→ **Text passage**:
Begin
Top 5 Best and Worst Things About Moving
Greetings, TulsaKids fam! The past few weeks have been hecka fun, filled with fun family trips, Travis Meyer adulation, and talk of upcoming cons and our family’s favorite time of year, GISH (formerly known as GISHWHES, the Greatest International Scavenger Hunt the World Has Ever Seen).
It has been an amazing year for our family. I haven’t written much about this, but after years of struggling at below-living wages, our family has spent the past year climbing our way up from the hardest times we’ve ever had.
And the hundred little changes that happened this year for us finally brought us to a moment we’ve been needing for a long time: we’re moving across town to a bigger place!
When we first moved into our current home, we were pretty smitten. It’s a charming little 1930 bungalow south of Brookside with two bedrooms and a finished attic which functioned as a good-sized bedroom for two of the kids.
But four years later, we have three tweens, and charming means a tiny kitchen, non-existent dining room, and microbathroom, which are collectively killing us.
We call our band “Crowded House.”
As in someone is bound to do something that gets us featured on 60 Minutes if we don’t get some personal space stat. While can be fun to be able to wash your hands while sitting on the loo…LOL JK. That has never been fun.
But in just two days, we’ll be sleeping in a home with two bathrooms, an actual bona fide dining room, and a kitchen you can cook a meal in without the range having to double as a countertop, a necessity which may or may not have resulted in me setting fire to a box of cereal one blustery Sunday afternoon.
And just in case we started to second guess ourselves about the move, the house gave us one final push out the door when last week, with an earthquake-like impact, the massive elder tree in our front yard split in half, taking out our power to the house, a smaller tree, and the front fence.
End
→ **Extracted entries**:
Begin
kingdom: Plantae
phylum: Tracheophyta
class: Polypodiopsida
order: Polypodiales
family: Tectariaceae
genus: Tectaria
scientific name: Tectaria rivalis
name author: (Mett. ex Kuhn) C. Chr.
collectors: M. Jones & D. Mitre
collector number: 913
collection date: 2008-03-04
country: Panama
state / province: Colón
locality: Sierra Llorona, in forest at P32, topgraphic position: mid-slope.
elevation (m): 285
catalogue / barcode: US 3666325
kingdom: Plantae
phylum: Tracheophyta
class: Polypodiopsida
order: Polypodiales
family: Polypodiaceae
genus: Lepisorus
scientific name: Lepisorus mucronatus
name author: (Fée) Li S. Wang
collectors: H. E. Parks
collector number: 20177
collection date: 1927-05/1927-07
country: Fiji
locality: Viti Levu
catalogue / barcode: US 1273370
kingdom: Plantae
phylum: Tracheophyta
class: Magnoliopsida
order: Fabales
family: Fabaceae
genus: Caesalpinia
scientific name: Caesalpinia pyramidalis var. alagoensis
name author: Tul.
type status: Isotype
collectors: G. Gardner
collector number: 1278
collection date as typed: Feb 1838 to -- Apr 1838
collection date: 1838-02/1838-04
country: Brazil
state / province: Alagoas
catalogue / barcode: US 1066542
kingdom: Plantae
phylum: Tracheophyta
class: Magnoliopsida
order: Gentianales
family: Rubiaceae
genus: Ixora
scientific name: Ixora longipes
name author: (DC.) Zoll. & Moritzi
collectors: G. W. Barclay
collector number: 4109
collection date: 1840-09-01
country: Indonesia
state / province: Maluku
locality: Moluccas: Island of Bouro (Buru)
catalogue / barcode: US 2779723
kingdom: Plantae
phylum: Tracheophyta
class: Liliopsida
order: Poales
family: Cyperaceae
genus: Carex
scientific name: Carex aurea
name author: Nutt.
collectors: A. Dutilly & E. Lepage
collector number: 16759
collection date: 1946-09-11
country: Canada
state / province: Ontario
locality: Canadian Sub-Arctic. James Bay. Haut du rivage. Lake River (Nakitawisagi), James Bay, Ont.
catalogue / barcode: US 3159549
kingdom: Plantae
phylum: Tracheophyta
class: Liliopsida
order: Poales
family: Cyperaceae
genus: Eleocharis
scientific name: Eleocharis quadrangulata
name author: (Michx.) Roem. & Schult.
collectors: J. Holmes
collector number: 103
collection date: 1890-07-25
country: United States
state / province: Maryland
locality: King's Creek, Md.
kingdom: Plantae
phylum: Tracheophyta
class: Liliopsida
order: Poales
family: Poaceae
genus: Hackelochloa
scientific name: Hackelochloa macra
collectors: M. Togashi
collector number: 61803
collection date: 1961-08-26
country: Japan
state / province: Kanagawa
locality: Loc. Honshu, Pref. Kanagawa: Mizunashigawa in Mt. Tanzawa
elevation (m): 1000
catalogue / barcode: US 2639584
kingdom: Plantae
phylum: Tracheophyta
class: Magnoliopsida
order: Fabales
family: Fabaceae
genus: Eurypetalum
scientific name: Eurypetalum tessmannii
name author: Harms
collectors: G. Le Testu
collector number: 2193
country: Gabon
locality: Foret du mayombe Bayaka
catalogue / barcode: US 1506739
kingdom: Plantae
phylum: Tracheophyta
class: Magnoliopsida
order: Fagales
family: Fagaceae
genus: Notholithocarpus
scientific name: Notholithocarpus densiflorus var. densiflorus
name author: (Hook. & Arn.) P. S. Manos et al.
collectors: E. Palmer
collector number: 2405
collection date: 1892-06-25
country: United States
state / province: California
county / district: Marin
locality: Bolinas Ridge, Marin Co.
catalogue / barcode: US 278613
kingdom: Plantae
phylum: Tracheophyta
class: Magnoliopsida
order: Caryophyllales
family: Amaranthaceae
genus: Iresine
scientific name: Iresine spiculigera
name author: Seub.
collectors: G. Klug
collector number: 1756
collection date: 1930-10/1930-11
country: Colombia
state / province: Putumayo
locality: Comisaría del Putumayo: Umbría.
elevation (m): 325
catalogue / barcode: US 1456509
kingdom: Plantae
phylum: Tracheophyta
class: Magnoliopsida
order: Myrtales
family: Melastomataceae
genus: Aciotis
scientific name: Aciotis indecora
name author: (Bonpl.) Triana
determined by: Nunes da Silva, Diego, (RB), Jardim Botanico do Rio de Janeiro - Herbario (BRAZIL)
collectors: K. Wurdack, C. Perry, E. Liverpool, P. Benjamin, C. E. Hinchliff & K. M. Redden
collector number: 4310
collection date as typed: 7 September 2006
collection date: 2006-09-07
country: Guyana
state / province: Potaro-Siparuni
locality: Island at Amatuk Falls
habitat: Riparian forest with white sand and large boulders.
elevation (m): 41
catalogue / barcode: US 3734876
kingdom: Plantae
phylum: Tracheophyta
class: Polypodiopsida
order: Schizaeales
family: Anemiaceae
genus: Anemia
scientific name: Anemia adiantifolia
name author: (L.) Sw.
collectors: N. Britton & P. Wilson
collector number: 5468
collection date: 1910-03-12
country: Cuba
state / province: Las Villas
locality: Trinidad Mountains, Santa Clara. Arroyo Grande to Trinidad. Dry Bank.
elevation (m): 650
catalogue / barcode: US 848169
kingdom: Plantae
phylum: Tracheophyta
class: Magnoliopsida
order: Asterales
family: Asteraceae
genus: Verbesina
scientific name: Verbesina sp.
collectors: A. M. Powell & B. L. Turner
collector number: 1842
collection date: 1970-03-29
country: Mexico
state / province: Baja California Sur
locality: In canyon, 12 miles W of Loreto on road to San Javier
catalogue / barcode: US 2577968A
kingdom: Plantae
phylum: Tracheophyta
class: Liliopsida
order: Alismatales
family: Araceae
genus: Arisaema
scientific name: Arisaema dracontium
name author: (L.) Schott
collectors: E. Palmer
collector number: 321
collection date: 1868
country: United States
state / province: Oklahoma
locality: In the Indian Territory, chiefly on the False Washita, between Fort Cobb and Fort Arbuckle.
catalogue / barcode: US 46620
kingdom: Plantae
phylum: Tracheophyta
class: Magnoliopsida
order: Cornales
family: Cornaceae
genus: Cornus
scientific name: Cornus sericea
End
→ **Problem description**:
Reproduce word for word the part of the post about moving between "We call our" and "never been fun.", inclusive. Nothing in the listing is needed here.

→ **Reply**:
We call our band “Crowded House.”
As in someone is bound to do something that gets us featured on 60 Minutes if we don’t get some personal space stat. While can be fun to be able to wash your hands while sitting on the loo…LOL JK. That has never been fun.